Most impressively, Franco questions the nature of celebrity and the media landscape itself,  and if Tommy and Greg can truly call themselves celebrities for the nature of their work. And Franco does this in one scene, when a famous, beloved actor (spoiler alert below) steps into the same deli that Greg and Amber are eating at. In 2017, this actor is known for a much different piece of media than he is back in 2002-2003, so its humorous to hear Greg say “Hey, its Bryan Cranston, I love him from ‘Malcolm in the Middle'” But then Amber actually introduces Greg to Bryan, with the conversation resulting in Greg getting a small part in an episode. That small “Malcolm” role sparks heightens the already blossoming ill will between Tommy, Greg and Amber. But it’s interesting Bryan is clearly a famous enough actor nowadays that people associate him for for “Breaking Bad” than “Malcolm.” It raises more questions than it answers: Why Cranston vs. another actor?

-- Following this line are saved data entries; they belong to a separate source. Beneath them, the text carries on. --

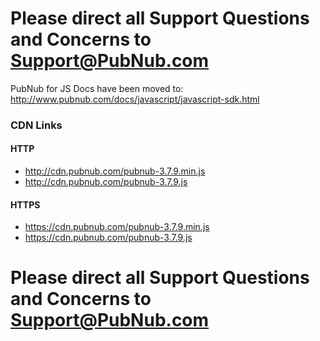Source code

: # Please direct all Support Questions and Concerns to Support@PubNub.com

PubNub for JS Docs have been moved to: http://www.pubnub.com/docs/javascript/javascript-sdk.html

### CDN Links

#### HTTP
* http://cdn.pubnub.com/pubnub-3.7.9.min.js
* http://cdn.pubnub.com/pubnub-3.7.9.js

#### HTTPS
* https://cdn.pubnub.com/pubnub-3.7.9.min.js
* https://cdn.pubnub.com/pubnub-3.7.9.js

# Please direct all Support Questions and Concerns to Support@PubNub.com
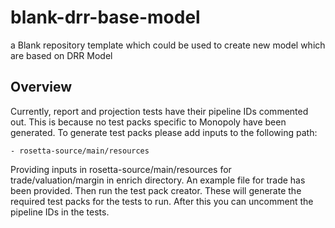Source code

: # blank-drr-base-model
a Blank repository template which could be used to create new model which are based on DRR Model


## Overview

Currently, report and projection tests have their pipeline IDs commented out. This is because no test packs specific to Monopoly have been generated.
To generate test packs please add inputs to the following path:

    - rosetta-source/main/resources

Providing inputs in rosetta-source/main/resources for trade/valuation/margin in enrich directory. An example file for trade has been provided.
Then run the test pack creator. These will generate the required test packs for the tests to run. After this you can uncomment the pipeline IDs in the tests.

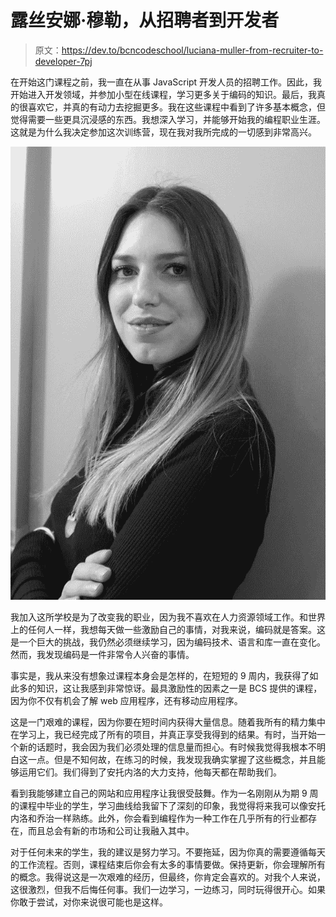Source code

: # 露丝安娜·穆勒，从招聘者到开发者

> 原文：<https://dev.to/bcncodeschool/luciana-muller-from-recruiter-to-developer-7pj>

在开始这门课程之前，我一直在从事 JavaScript 开发人员的招聘工作。因此，我开始进入开发领域，并参加小型在线课程，学习更多关于编码的知识。最后，我真的很喜欢它，并真的有动力去挖掘更多。我在这些课程中看到了许多基本概念，但觉得需要一些更具沉浸感的东西。我想深入学习，并能够开始我的编程职业生涯。这就是为什么我决定参加这次训练营，现在我对我所完成的一切感到非常高兴。

[![Luciana Muller, Barcelona Code School's graduate](img/6f27b48adf3753b3ca64519af6bad4f5.png)](https://res.cloudinary.com/practicaldev/image/fetch/s--y8f2xp3B--/c_limit%2Cf_auto%2Cfl_progressive%2Cq_auto%2Cw_880/https://barcelonacodeschool.com/blog-pics/2019/04/luciana_muller_barcelona_code_school.jpg)

我加入这所学校是为了改变我的职业，因为我不喜欢在人力资源领域工作。和世界上的任何人一样，我想每天做一些激励自己的事情，对我来说，编码就是答案。这是一个巨大的挑战，我仍然必须继续学习，因为编码技术、语言和库一直在变化。然而，我发现编码是一件非常令人兴奋的事情。

事实是，我从来没有想象过课程本身会是怎样的，在短短的 9 周内，我获得了如此多的知识，这让我感到非常惊讶。最具激励性的因素之一是 BCS 提供的课程，因为你不仅有机会了解 web 应用程序，还有移动应用程序。

这是一门艰难的课程，因为你要在短时间内获得大量信息。随着我所有的精力集中在学习上，我已经完成了所有的项目，并真正享受我得到的结果。有时，当开始一个新的话题时，我会因为我们必须处理的信息量而担心。有时候我觉得我根本不明白这一点。但是不知何故，在练习的时候，我发现我确实掌握了这些概念，并且能够运用它们。我们得到了安托内洛的大力支持，他每天都在帮助我们。

看到我能够建立自己的网站和应用程序让我很受鼓舞。作为一名刚刚从为期 9 周的课程中毕业的学生，学习曲线给我留下了深刻的印象，我觉得将来我可以像安托内洛和乔治一样熟练。此外，你会看到编程作为一种工作在几乎所有的行业都存在，而且总会有新的市场和公司让我融入其中。

对于任何未来的学生，我的建议是努力学习。不要拖延，因为你真的需要遵循每天的工作流程。否则，课程结束后你会有太多的事情要做。保持更新，你会理解所有的概念。我得说这是一次艰难的经历，但最终，你肯定会喜欢的。对我个人来说，这很激烈，但我不后悔任何事。我们一边学习，一边练习，同时玩得很开心。如果你敢于尝试，对你来说很可能也是这样。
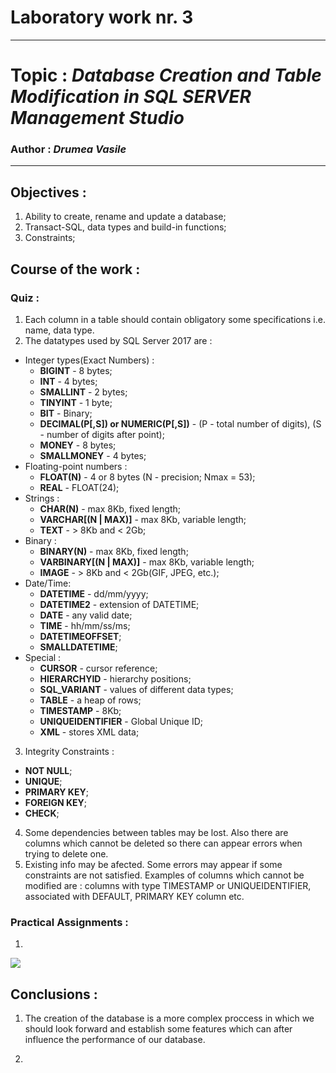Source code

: # Laboratory work nr. 3
-----
# Topic : *Database Creation and Table Modification in SQL SERVER Management Studio*
### Author : *Drumea Vasile*
-----
## Objectives :
1. Ability to create, rename and update a database;
2. Transact-SQL, data types and build-in functions;
3. Constraints;

## Course of the work :
### Quiz :
1. Each column in a table should contain obligatory some specifications i.e. name, data type. 
2. The datatypes used by SQL Server 2017 are :
  - Integer types(Exact Numbers) : 
    - **BIGINT** - 8 bytes;
    - **INT** - 4 bytes;
    - **SMALLINT** - 2 bytes;
    - **TINYINT** - 1 byte;
    - **BIT** - Binary;
    - **DECIMAL(P[,S]) or NUMERIC(P[,S])** - (P - total number of digits), (S - number of digits after point); 
    - **MONEY** - 8 bytes;
    - **SMALLMONEY** - 4 bytes;
  - Floating-point numbers :
    - **FLOAT(N)** - 4 or 8 bytes (N - precision; Nmax = 53);
    - **REAL** - FLOAT(24);
  - Strings : 
    - **CHAR(N)** - max 8Kb, fixed length;
    - **VARCHAR[(N | MAX)]** - max 8Kb, variable length;
    - **TEXT** - > 8Kb and < 2Gb;
  - Binary : 
    - **BINARY(N)** - max 8Kb, fixed length;
    - **VARBINARY[(N | MAX)]** - max 8Kb, variable length;
    - **IMAGE** - > 8Kb and < 2Gb(GIF, JPEG, etc.);
  - Date/Time: 
    - **DATETIME** - dd/mm/yyyy;
    - **DATETIME2** - extension of DATETIME;
    - **DATE** - any valid date;
    - **TIME** - hh/mm/ss/ms;
    - **DATETIMEOFFSET**;
    - **SMALLDATETIME**;
  - Special :
    - **CURSOR** - cursor reference;
    - **HIERARCHYID** - hierarchy positions;
    - **SQL_VARIANT** - values of different data types;
    - **TABLE** - a heap of rows;
    - **TIMESTAMP** - 8Kb;
    - **UNIQUEIDENTIFIER** - Global Unique ID;
    - **XML** - stores XML data;
3. Integrity Constraints : 
  - **NOT NULL**;
  - **UNIQUE**;
  - **PRIMARY KEY**;
  - **FOREIGN KEY**;
  - **CHECK**;
4. Some dependencies between tables may be lost. Also there are columns which cannot be deleted so there can appear errors when trying to delete one. 
5. Existing info may be afected. Some errors may appear if some constraints are not satisfied. Examples of columns which cannot be modified are : columns with type TIMESTAMP or UNIQUEIDENTIFIER, associated with DEFAULT, PRIMARY KEY column etc. 

### Practical Assignments :
1. 

![](images/name.PNG)

## Conclusions : 

1. The creation of the database is a more complex proccess in which we should look forward and establish some features which can after influence the performance of our database.

2. 
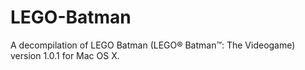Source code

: # LEGO-Batman
A decompilation of LEGO Batman (LEGO® Batman™: The Videogame) version 1.0.1 for Mac OS X.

Why even have that scene at all when it didn’t happen in the book? But the nature of the scene further displaces and entrenches us, increasingly susceptible to the spell of this real actor is playing a fake version of himself in a half-real/half-fake movie based off a real bad movie.

An interesting question that a colleague posited about “The Disaster Artist” is if it needed to be made. Usually, I’m not a big fan of this question, as it can easily be used to negate any film adaptation, or any film in general (“Sure, ‘The Godfather’ was a great book, but did it have to be made into a movie?”). But for “The Disaster Artist,” the question does have more merit. Greg Sestero wrote his book both as a way to explain more about “The Room’s” bizarre nature came to be. The book also became massively popular but because it was well-executed, revealing that Greg might have stronger talents as a writer than as an actor. But I don’t know if Greg ever had intentions to make a movie from his memoir. And his memoir, while certainly funny, isn’t funny in the sense that “The Disaster Artist” makes it out to be. But this latest movie proves that Greg Sestero and Tommy Wiseau will only become further displaced. Their original artistic intentional is negligible, their original goal now insignificant in the wake of the massive appreciation, outweighing the art, blurring the line between media and medium, and banishing the concept and the entirety of the real.